[Critique] A Girl At My Door ou le coréen (re)nouveau

On pouvait s’imaginer connaître le cinéma sud-coréen par coeur, de sa violence sans fard à sa manière d’intégrer des problématiques locales au sein de films de genre. Et voilà que July Jung, jeune réalisatrice de A Girl At My Door, le reprend en en retravaillant les coutures.

Suivant le parcours d’une jeune chef de police mutée pour des raisons mystérieuses au sein d’un village inquiétant, le récit prend le pouls des lieux qu’il retranscrit avec une fausse délicatesse.
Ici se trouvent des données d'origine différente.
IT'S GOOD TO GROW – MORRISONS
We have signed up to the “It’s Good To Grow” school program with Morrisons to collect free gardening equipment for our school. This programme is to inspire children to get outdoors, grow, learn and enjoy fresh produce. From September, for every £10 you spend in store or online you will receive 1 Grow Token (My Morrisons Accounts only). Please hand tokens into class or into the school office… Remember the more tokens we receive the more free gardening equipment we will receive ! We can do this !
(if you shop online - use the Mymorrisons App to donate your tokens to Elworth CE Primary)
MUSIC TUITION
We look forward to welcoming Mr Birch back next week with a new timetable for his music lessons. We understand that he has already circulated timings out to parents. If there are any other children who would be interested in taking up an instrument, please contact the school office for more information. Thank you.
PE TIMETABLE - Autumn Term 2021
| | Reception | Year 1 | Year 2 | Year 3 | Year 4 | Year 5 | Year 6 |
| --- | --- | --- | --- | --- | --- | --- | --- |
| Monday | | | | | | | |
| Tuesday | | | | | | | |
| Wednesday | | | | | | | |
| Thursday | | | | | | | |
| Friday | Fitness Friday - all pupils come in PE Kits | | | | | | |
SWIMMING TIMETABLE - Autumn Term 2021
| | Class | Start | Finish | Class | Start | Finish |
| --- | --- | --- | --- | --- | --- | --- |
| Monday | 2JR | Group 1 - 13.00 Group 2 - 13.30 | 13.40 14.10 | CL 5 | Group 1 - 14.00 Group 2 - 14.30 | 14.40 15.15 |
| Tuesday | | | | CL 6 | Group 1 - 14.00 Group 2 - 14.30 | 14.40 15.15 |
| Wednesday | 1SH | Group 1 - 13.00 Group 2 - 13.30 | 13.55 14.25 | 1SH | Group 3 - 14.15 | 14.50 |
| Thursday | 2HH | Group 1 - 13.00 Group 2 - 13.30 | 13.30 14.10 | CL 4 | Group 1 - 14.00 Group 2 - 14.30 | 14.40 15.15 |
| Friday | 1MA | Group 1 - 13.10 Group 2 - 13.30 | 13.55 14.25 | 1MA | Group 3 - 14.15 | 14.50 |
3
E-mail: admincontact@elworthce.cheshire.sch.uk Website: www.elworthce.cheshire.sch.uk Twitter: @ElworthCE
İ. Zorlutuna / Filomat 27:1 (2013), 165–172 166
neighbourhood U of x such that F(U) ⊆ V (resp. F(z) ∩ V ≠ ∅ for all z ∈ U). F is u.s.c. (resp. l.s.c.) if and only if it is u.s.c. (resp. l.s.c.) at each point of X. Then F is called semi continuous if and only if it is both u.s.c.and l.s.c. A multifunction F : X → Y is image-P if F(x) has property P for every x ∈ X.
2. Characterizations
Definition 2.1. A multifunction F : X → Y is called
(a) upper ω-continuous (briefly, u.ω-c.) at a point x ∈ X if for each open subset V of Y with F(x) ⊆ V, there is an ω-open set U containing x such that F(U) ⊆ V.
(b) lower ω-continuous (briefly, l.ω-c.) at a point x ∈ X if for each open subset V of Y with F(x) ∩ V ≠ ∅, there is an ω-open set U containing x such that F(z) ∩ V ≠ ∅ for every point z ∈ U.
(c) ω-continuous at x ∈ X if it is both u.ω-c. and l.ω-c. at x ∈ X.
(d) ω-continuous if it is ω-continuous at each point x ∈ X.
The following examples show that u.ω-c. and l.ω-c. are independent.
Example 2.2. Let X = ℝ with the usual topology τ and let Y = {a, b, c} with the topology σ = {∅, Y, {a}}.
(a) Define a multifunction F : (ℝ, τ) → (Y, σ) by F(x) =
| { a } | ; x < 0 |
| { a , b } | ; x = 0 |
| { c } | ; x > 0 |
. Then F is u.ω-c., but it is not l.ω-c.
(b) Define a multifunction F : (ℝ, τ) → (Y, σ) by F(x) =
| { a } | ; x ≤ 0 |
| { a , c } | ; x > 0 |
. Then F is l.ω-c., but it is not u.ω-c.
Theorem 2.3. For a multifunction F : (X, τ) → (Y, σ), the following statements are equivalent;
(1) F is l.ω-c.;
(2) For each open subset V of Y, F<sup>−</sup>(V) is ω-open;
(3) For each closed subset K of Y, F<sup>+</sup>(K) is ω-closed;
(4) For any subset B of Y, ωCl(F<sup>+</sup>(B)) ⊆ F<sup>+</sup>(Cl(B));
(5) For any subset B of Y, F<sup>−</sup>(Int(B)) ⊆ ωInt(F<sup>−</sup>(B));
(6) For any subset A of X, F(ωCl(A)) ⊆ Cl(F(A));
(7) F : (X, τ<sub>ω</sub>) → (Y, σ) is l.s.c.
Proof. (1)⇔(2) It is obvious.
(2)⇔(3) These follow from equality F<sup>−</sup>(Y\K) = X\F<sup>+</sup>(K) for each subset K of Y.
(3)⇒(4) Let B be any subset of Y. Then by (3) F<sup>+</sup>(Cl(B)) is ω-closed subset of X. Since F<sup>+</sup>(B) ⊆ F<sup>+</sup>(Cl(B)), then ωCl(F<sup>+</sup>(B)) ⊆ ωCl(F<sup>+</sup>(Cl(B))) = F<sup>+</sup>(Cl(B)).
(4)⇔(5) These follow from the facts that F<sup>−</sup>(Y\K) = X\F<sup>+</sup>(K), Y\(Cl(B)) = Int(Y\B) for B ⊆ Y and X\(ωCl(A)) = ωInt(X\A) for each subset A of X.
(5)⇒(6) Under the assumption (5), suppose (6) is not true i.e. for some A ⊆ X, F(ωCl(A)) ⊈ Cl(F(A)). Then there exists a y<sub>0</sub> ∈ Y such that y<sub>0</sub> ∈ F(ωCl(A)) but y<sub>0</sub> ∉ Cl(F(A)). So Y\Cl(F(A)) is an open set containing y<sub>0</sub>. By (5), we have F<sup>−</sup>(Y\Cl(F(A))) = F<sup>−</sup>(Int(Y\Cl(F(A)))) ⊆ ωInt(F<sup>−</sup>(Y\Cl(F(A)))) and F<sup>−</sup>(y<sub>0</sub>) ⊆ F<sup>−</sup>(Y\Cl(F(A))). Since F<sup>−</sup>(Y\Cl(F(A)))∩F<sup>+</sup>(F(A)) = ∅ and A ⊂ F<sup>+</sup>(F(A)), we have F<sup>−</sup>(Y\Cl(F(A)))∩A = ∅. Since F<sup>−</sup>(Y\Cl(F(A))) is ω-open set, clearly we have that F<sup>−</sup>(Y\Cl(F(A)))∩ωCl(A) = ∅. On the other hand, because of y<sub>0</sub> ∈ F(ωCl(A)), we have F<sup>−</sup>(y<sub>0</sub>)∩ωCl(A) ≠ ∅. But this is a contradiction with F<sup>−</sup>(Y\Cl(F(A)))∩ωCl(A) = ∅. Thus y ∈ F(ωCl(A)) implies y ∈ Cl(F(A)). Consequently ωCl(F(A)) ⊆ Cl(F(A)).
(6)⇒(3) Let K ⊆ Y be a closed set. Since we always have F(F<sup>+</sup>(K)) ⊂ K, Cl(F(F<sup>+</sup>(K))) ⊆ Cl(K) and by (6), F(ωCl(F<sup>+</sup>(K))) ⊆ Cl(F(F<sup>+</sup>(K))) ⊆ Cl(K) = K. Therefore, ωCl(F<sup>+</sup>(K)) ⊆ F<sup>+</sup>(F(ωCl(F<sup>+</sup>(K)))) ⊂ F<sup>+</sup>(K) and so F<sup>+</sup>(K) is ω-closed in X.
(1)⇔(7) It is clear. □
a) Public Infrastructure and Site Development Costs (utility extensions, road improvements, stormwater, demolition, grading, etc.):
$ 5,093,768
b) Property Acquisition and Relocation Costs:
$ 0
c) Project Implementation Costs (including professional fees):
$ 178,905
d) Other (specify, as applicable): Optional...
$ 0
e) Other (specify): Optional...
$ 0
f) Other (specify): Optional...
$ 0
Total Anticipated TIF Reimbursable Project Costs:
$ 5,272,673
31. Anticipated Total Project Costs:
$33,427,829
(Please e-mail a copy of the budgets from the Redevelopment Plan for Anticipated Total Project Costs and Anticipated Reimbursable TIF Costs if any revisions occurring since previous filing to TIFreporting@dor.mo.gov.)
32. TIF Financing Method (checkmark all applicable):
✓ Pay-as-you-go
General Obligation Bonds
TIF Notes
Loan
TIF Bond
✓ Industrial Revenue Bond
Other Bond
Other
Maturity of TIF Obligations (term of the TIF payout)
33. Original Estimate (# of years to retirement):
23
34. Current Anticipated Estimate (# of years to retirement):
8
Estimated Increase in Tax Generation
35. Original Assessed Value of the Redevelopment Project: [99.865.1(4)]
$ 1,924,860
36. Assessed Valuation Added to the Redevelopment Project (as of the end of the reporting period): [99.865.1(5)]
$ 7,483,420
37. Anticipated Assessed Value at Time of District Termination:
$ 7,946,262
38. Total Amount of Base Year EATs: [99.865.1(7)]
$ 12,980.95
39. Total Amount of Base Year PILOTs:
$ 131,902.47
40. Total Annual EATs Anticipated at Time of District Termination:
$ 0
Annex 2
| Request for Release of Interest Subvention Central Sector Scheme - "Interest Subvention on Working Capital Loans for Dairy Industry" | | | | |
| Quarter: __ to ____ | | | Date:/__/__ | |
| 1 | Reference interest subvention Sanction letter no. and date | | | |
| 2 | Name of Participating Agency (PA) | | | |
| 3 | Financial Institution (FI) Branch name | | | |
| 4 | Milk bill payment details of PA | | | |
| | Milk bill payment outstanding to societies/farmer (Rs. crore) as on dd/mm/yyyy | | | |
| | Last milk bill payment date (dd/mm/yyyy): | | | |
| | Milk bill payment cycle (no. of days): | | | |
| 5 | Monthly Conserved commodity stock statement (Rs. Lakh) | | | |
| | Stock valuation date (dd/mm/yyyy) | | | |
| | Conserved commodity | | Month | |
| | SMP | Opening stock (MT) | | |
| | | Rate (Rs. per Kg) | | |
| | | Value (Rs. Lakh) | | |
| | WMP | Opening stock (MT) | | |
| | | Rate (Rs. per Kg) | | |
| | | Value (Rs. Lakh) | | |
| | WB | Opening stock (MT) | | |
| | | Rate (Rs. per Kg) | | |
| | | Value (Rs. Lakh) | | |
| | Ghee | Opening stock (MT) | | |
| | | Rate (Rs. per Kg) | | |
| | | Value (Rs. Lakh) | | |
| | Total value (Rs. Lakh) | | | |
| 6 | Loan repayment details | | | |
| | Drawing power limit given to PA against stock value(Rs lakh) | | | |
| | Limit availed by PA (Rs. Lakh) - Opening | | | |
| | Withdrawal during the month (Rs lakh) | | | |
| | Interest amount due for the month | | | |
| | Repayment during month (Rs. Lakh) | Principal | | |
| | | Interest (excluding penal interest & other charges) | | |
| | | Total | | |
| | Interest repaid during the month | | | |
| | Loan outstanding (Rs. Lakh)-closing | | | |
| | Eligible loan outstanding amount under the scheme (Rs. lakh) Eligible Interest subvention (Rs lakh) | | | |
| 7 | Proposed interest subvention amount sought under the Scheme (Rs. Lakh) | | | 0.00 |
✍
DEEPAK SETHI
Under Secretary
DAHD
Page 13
En résulte un rythme lancinant qui entraine quelques longueurs, jamais préjudiciable pourtant au projet général: celui de dépeindre une monstruosité en éclosion au sein de la banalité quotidienne.

La réalisatrice, dotée d’un sens esthétique remarquable, peint par aplats successifs le portrait d’une humanité effritée par ces unes de journaux (crise, minorité bafouée, alcool…) qui prennent soudain vie avec une douce mais perverse violence, jusqu’à une résolution à la résonance presque implacable. Puissant.

A Girl At My Door sort le 5 Novembre en salles, après une ovation cannoise dans la sélection Un Certain Regard.